There was some alarming congressional testimony on Wednesday, suggesting that ISIS and other Islamic terror groups could soon acquire the capability to launch drone strikes against American citizens.

The warning came from FBI Director Christopher Wray, among others: (H/T: Washington Free Beacon)

"We do know that terrorist organizations have an interest in using drones; we've seen that overseas already with some growing frequency and I think the expectation is it's coming here imminently," Wray testified before the Senate Homeland Security and Government Affairs Committee. "I think they are relatively easy to acquire, relatively easy to operate, and I think quite difficult to disrupt and monitor."

Nicholas Rasmussen, director of the National Counterterrorism Center, said terrorists could target American citizens using drones equipped with chemical weapons or small explosives the size of a grenade.

To prepare for the threat, he said, counterterrorism agencies have established teams of intelligence experts who are dedicated full-time to examining the possible tactics and techniques of terrorists in possession of drones.

"Two years ago this was not a problem. One year ago this was an emerging problem. Now it's a real problem, and so we are quickly trying to up our game," Rasmussen testified Wednesday.

It would be bad enough if ISIS and other Islamic terror organizations were able to launch explosive drones, but if they had drones that could carry chemical weapons, it's a major problem for the rest of the world.

ISIS has already used drones against United States forces and United States-backed forces in Iraq and Syria. The U.S. has countered with "electronic jammers and other specialized equipment," although those haven't worked particularly well, according to The Los Angeles Times. The U.S.-backed forces find that it's more efficient to simply shoot down the drones.
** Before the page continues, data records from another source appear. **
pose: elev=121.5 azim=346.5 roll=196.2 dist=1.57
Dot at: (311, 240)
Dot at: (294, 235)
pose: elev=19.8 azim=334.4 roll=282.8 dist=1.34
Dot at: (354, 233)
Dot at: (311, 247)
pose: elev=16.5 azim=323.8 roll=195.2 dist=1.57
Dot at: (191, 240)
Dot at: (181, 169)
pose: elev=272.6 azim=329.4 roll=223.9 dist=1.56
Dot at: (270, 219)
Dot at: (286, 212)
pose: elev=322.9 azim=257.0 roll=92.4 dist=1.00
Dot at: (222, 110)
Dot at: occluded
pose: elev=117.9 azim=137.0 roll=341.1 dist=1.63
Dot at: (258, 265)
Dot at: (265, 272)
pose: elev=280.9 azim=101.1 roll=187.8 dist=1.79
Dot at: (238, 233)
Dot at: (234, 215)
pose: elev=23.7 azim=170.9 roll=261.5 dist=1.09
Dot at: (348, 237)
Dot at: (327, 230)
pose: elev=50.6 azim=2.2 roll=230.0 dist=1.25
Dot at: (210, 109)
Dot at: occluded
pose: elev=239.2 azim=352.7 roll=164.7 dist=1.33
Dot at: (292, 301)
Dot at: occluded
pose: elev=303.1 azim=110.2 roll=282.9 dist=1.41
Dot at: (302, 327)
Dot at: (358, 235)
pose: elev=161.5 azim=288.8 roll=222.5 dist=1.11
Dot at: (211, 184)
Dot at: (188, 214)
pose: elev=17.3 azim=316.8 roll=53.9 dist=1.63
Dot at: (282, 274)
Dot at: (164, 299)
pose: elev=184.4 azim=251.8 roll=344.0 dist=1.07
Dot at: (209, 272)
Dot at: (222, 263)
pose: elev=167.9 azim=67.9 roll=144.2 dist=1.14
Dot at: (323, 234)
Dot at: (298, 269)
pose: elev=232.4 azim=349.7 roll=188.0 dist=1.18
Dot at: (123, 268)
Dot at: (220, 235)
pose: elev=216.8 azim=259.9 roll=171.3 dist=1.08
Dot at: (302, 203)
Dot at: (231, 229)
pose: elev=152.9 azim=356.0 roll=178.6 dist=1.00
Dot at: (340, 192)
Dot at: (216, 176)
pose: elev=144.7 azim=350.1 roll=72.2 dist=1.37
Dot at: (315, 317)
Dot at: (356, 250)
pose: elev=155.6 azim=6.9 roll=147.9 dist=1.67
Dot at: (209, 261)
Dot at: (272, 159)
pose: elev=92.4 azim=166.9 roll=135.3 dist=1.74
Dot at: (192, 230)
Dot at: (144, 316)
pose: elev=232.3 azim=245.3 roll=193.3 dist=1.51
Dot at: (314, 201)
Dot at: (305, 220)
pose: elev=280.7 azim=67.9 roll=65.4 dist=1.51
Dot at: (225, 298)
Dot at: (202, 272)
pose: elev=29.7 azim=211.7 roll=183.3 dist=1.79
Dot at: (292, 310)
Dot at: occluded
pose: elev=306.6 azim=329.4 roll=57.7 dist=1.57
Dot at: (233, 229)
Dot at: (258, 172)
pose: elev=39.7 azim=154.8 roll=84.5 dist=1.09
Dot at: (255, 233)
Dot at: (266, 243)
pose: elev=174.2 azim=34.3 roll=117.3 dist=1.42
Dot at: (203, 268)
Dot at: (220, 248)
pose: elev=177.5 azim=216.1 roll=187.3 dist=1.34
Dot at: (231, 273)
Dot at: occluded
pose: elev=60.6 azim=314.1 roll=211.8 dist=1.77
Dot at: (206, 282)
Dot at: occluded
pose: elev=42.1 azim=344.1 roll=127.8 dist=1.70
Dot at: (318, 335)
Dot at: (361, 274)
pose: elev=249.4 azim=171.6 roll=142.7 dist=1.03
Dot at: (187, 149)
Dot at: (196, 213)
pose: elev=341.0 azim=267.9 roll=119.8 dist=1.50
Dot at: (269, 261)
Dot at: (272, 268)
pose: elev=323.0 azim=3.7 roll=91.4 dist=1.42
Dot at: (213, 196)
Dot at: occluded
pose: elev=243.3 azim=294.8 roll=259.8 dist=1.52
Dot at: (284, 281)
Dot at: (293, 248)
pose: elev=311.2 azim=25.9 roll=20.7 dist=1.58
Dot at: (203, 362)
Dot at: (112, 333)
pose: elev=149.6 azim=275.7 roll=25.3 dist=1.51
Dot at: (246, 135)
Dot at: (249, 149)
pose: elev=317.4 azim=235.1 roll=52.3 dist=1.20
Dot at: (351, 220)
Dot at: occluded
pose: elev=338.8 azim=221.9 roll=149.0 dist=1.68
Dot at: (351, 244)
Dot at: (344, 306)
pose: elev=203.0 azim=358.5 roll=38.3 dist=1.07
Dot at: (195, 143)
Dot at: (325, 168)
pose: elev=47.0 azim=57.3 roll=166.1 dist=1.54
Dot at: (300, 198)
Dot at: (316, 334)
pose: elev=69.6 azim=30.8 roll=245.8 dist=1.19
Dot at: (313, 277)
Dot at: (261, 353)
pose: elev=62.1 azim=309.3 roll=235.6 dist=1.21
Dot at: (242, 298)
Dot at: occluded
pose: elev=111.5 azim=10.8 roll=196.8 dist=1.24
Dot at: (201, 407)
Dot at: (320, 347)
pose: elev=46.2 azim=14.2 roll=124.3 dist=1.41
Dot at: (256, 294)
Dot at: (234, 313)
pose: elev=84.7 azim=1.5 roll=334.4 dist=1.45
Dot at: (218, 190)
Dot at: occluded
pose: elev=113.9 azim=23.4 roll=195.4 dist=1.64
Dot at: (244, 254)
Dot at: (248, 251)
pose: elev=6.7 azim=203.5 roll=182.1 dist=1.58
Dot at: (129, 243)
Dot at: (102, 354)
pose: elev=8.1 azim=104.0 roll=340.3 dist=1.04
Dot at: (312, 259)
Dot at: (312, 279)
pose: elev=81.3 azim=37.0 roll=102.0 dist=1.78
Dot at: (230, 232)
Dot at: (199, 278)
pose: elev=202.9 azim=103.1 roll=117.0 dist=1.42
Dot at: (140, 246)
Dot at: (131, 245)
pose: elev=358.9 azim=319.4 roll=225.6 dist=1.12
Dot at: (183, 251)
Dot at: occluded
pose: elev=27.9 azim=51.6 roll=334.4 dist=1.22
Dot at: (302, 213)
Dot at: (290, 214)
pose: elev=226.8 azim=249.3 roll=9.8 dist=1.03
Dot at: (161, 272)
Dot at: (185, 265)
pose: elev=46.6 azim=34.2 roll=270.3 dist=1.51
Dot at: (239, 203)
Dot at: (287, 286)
The U.S. has made headway into crippling ISIS' drone capability through airstrikes, however there is still a major concern that the "proliferation of the inexpensive technology may allow terrorist groups to launch other aerial attacks around the globe," per The Los Angeles Times.

Additionally, al-Qaeda, the Taliban and Hezbollah already use drones for surveillance purposes. If ISIS were to develop the same kind of drone capability, it could be a truly scary situation.

Pentagon leaders ensured legislators that they are prepared, but would prefer to have all the resources necessary at their disposal in order to ensure that they can effectively hinder Islamic terrorists' efforts in developing warfare drones.